We continue our series on copper tape circuits with a parallel circuit. With a parallel circuit, the LED lights even if you only have one switch closed. I'm using a one-inch faster, which are easier to find, if less graceful looking, than the smaller fasteners used for the knob switch.

Step 1: Tools and Materials

  • Scissors or Craft Knife
  • Slug and snail tape cut into quarter inch widths
  • Brass fasteners x2
  • Card stock or index cards

Step 2: Sketch Your Circuit

I like to sketch out the circuit first. This gives me an idea of how all the components fit together. It also allows me to walk through the circuit, sometimes I will actually trace the circuit with my finger.

Step 3: Cover Your Traces

I apply copper tape even to places where there is a component. You can also leave the component spaces open.

Step 4: Cut Out Space for Components

Using a scissor blade or the craft knife blade, cut open the spaces where your components will be. Lift the tape off with a blade corner or just use your fingers.

Step 5: Connect Components

Apply copper tape to the LED and battery leads, securing them to the copper traces. Remember that the positive ends of the battery and LED should meet.
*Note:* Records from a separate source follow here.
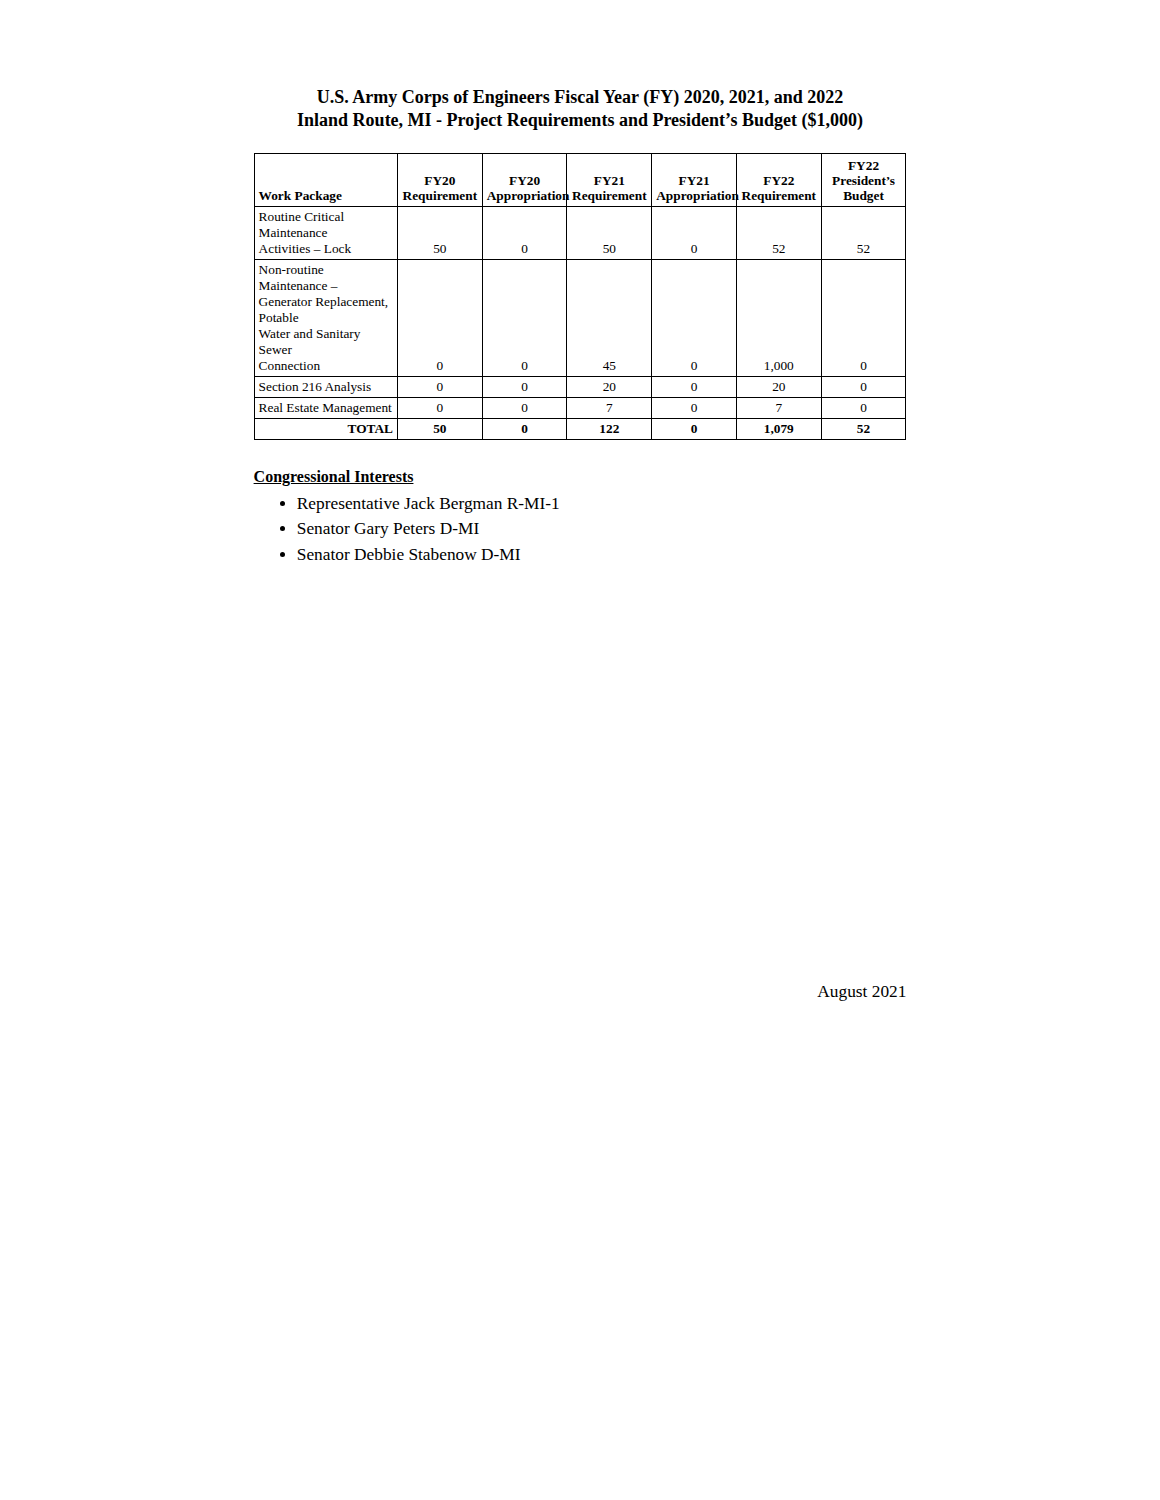U.S. Army Corps of Engineers Fiscal Year (FY) 2020, 2021, and 2022
Inland Route, MI - Project Requirements and President’s Budget ($1,000)
| Work Package | FY20 Requirement | FY20 Appropriation | FY21 Requirement | FY21 Appropriation | FY22 Requirement | FY22 President’s Budget |
| --- | --- | --- | --- | --- | --- | --- |
| Routine Critical Maintenance Activities – Lock | 50 | 0 | 50 | 0 | 52 | 52 |
| Non-routine Maintenance – Generator Replacement, Potable Water and Sanitary Sewer Connection | 0 | 0 | 45 | 0 | 1,000 | 0 |
| Section 216 Analysis | 0 | 0 | 20 | 0 | 20 | 0 |
| Real Estate Management | 0 | 0 | 7 | 0 | 7 | 0 |
| TOTAL | 50 | 0 | 122 | 0 | 1,079 | 52 |
Congressional Interests
Representative Jack Bergman R-MI-1
Senator Gary Peters D-MI
Senator Debbie Stabenow D-MI
August 2021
The side of the battery with the plus sign should connect directly to the long lead of the LED.

Step 6: Add the Switches

Make a starter hole with your knife, scissors, or even a paper clip. Push the fastener through the hole and flatten the lengths so they make contact with the adjacent copper tape.
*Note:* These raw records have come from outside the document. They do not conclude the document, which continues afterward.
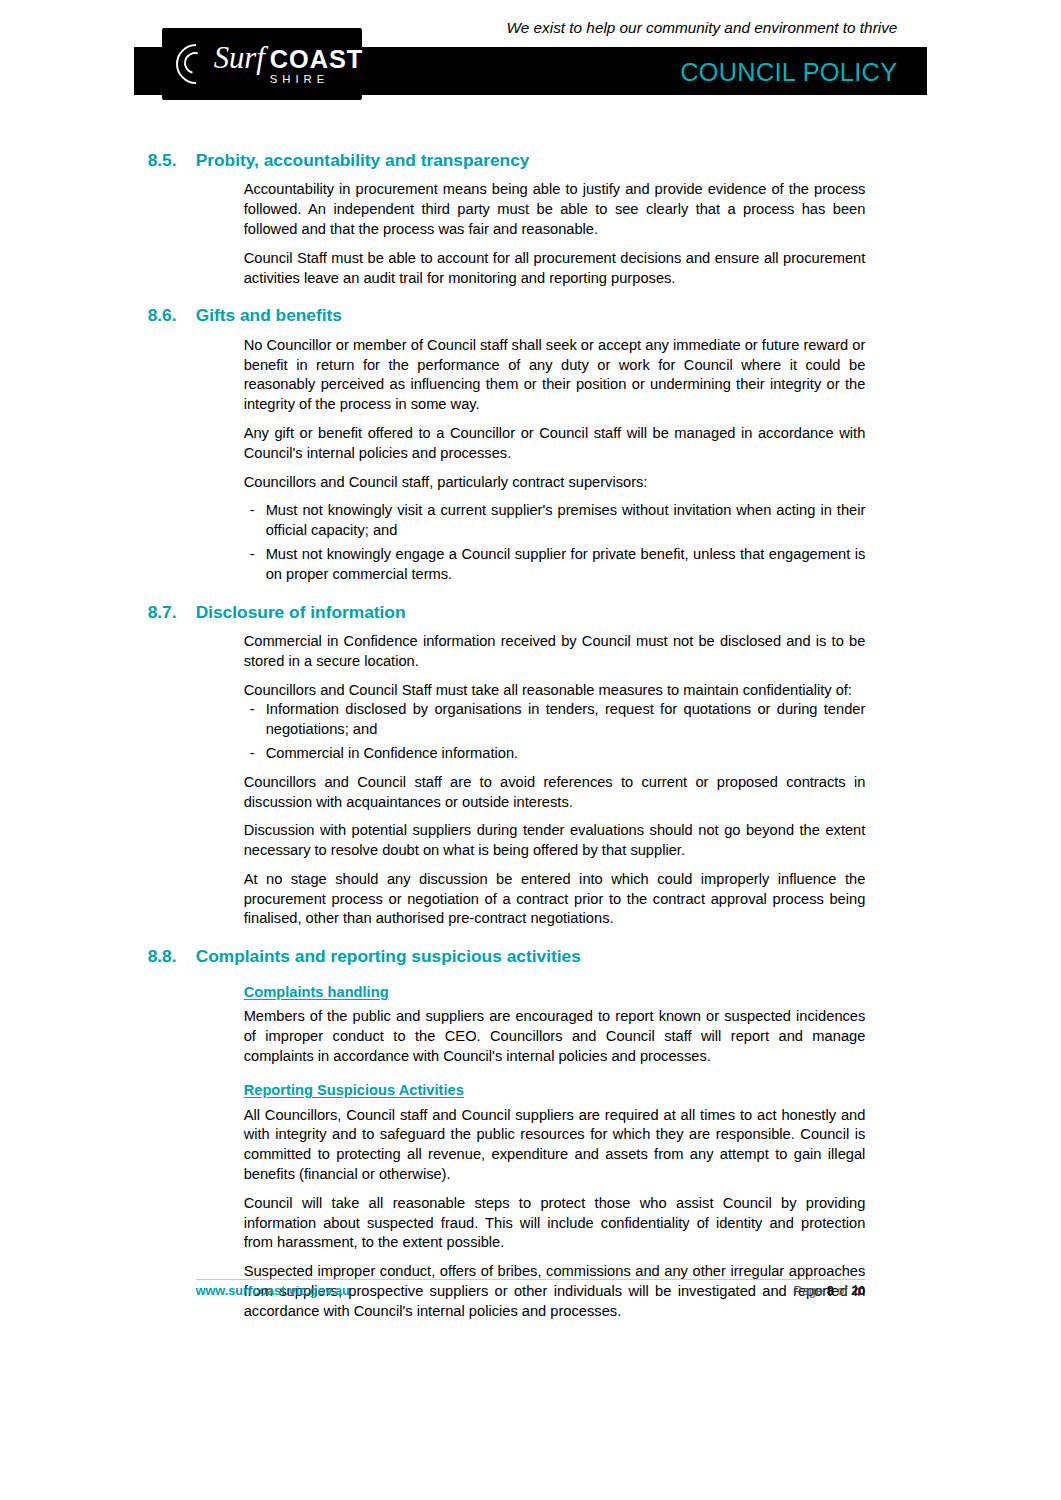We exist to help our community and environment to thrive
COUNCIL POLICY
Surf
COAST
SHIRE
8.5. Probity, accountability and transparency
Accountability in procurement means being able to justify and provide evidence of the process followed. An independent third party must be able to see clearly that a process has been followed and that the process was fair and reasonable.
Council Staff must be able to account for all procurement decisions and ensure all procurement activities leave an audit trail for monitoring and reporting purposes.
8.6. Gifts and benefits
No Councillor or member of Council staff shall seek or accept any immediate or future reward or benefit in return for the performance of any duty or work for Council where it could be reasonably perceived as influencing them or their position or undermining their integrity or the integrity of the process in some way.
Any gift or benefit offered to a Councillor or Council staff will be managed in accordance with Council's internal policies and processes.
Councillors and Council staff, particularly contract supervisors:
Must not knowingly visit a current supplier's premises without invitation when acting in their official capacity; and
Must not knowingly engage a Council supplier for private benefit, unless that engagement is on proper commercial terms.
8.7. Disclosure of information
Commercial in Confidence information received by Council must not be disclosed and is to be stored in a secure location.
Councillors and Council Staff must take all reasonable measures to maintain confidentiality of:
Information disclosed by organisations in tenders, request for quotations or during tender negotiations; and
Commercial in Confidence information.
Councillors and Council staff are to avoid references to current or proposed contracts in discussion with acquaintances or outside interests.
Discussion with potential suppliers during tender evaluations should not go beyond the extent necessary to resolve doubt on what is being offered by that supplier.
At no stage should any discussion be entered into which could improperly influence the procurement process or negotiation of a contract prior to the contract approval process being finalised, other than authorised pre-contract negotiations.
8.8. Complaints and reporting suspicious activities
Complaints handling
Members of the public and suppliers are encouraged to report known or suspected incidences of improper conduct to the CEO. Councillors and Council staff will report and manage complaints in accordance with Council's internal policies and processes.
Reporting Suspicious Activities
All Councillors, Council staff and Council suppliers are required at all times to act honestly and with integrity and to safeguard the public resources for which they are responsible. Council is committed to protecting all revenue, expenditure and assets from any attempt to gain illegal benefits (financial or otherwise).
Council will take all reasonable steps to protect those who assist Council by providing information about suspected fraud. This will include confidentiality of identity and protection from harassment, to the extent possible.
Suspected improper conduct, offers of bribes, commissions and any other irregular approaches from suppliers, prospective suppliers or other individuals will be investigated and reported in accordance with Council's internal policies and processes.
www.surfcoast.vic.gov.au
Page 8 of 20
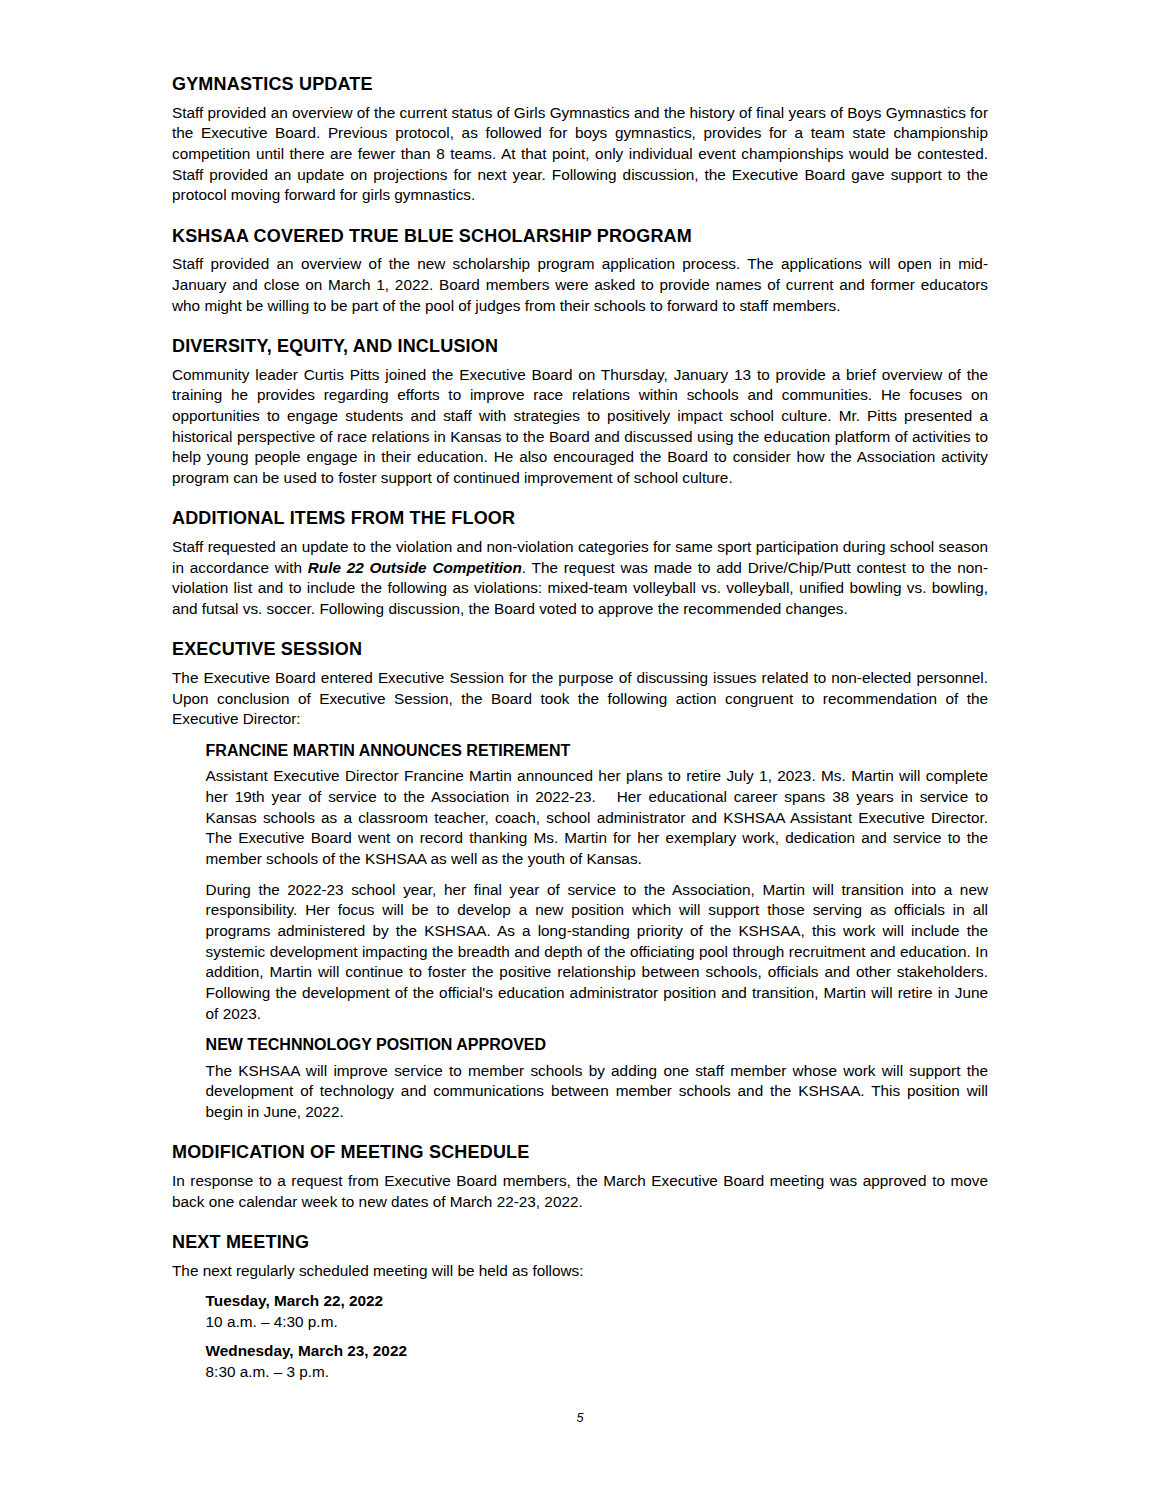GYMNASTICS UPDATE
Staff provided an overview of the current status of Girls Gymnastics and the history of final years of Boys Gymnastics for the Executive Board. Previous protocol, as followed for boys gymnastics, provides for a team state championship competition until there are fewer than 8 teams. At that point, only individual event championships would be contested. Staff provided an update on projections for next year. Following discussion, the Executive Board gave support to the protocol moving forward for girls gymnastics.
KSHSAA COVERED TRUE BLUE SCHOLARSHIP PROGRAM
Staff provided an overview of the new scholarship program application process. The applications will open in mid-January and close on March 1, 2022. Board members were asked to provide names of current and former educators who might be willing to be part of the pool of judges from their schools to forward to staff members.
DIVERSITY, EQUITY, AND INCLUSION
Community leader Curtis Pitts joined the Executive Board on Thursday, January 13 to provide a brief overview of the training he provides regarding efforts to improve race relations within schools and communities. He focuses on opportunities to engage students and staff with strategies to positively impact school culture. Mr. Pitts presented a historical perspective of race relations in Kansas to the Board and discussed using the education platform of activities to help young people engage in their education. He also encouraged the Board to consider how the Association activity program can be used to foster support of continued improvement of school culture.
ADDITIONAL ITEMS FROM THE FLOOR
Staff requested an update to the violation and non-violation categories for same sport participation during school season in accordance with Rule 22 Outside Competition. The request was made to add Drive/Chip/Putt contest to the non-violation list and to include the following as violations: mixed-team volleyball vs. volleyball, unified bowling vs. bowling, and futsal vs. soccer. Following discussion, the Board voted to approve the recommended changes.
EXECUTIVE SESSION
The Executive Board entered Executive Session for the purpose of discussing issues related to non-elected personnel. Upon conclusion of Executive Session, the Board took the following action congruent to recommendation of the Executive Director:
FRANCINE MARTIN ANNOUNCES RETIREMENT
Assistant Executive Director Francine Martin announced her plans to retire July 1, 2023. Ms. Martin will complete her 19th year of service to the Association in 2022-23. Her educational career spans 38 years in service to Kansas schools as a classroom teacher, coach, school administrator and KSHSAA Assistant Executive Director. The Executive Board went on record thanking Ms. Martin for her exemplary work, dedication and service to the member schools of the KSHSAA as well as the youth of Kansas.
During the 2022-23 school year, her final year of service to the Association, Martin will transition into a new responsibility. Her focus will be to develop a new position which will support those serving as officials in all programs administered by the KSHSAA. As a long-standing priority of the KSHSAA, this work will include the systemic development impacting the breadth and depth of the officiating pool through recruitment and education. In addition, Martin will continue to foster the positive relationship between schools, officials and other stakeholders. Following the development of the official's education administrator position and transition, Martin will retire in June of 2023.
NEW TECHNNOLOGY POSITION APPROVED
The KSHSAA will improve service to member schools by adding one staff member whose work will support the development of technology and communications between member schools and the KSHSAA. This position will begin in June, 2022.
MODIFICATION OF MEETING SCHEDULE
In response to a request from Executive Board members, the March Executive Board meeting was approved to move back one calendar week to new dates of March 22-23, 2022.
NEXT MEETING
The next regularly scheduled meeting will be held as follows:
Tuesday, March 22, 2022
10 a.m. – 4:30 p.m.
Wednesday, March 23, 2022
8:30 a.m. – 3 p.m.
5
Step 7: Check Your Connections

Complete the circuit and see that your LED lights. Sometimes all you need to do is tighten the connections if the LED doesn't light at first.

Step 8: Vexations, Meditations, and Variations

I'm still not happy about the fasteners as switches. As you saw on the video, the switches stick on the copper. The connections get a little weak, too. Also, I'm still using the wonderful coin cell battery with the built in leads, something that most people don't have access to. In successive Instructables, I will use off the shelf batteries.

All in all, though, you get an idea that a positive output can result from one or more positive inputs, the concept of an OR gate.

You can expand this by adding additional switches or additional LEDs. What happens when you increase the number of LEDs? What if you connected an AND gate to an OR gate?

I'd also like to try a different mounting surface, say, a thin, rigid, easily-cuttable plastic.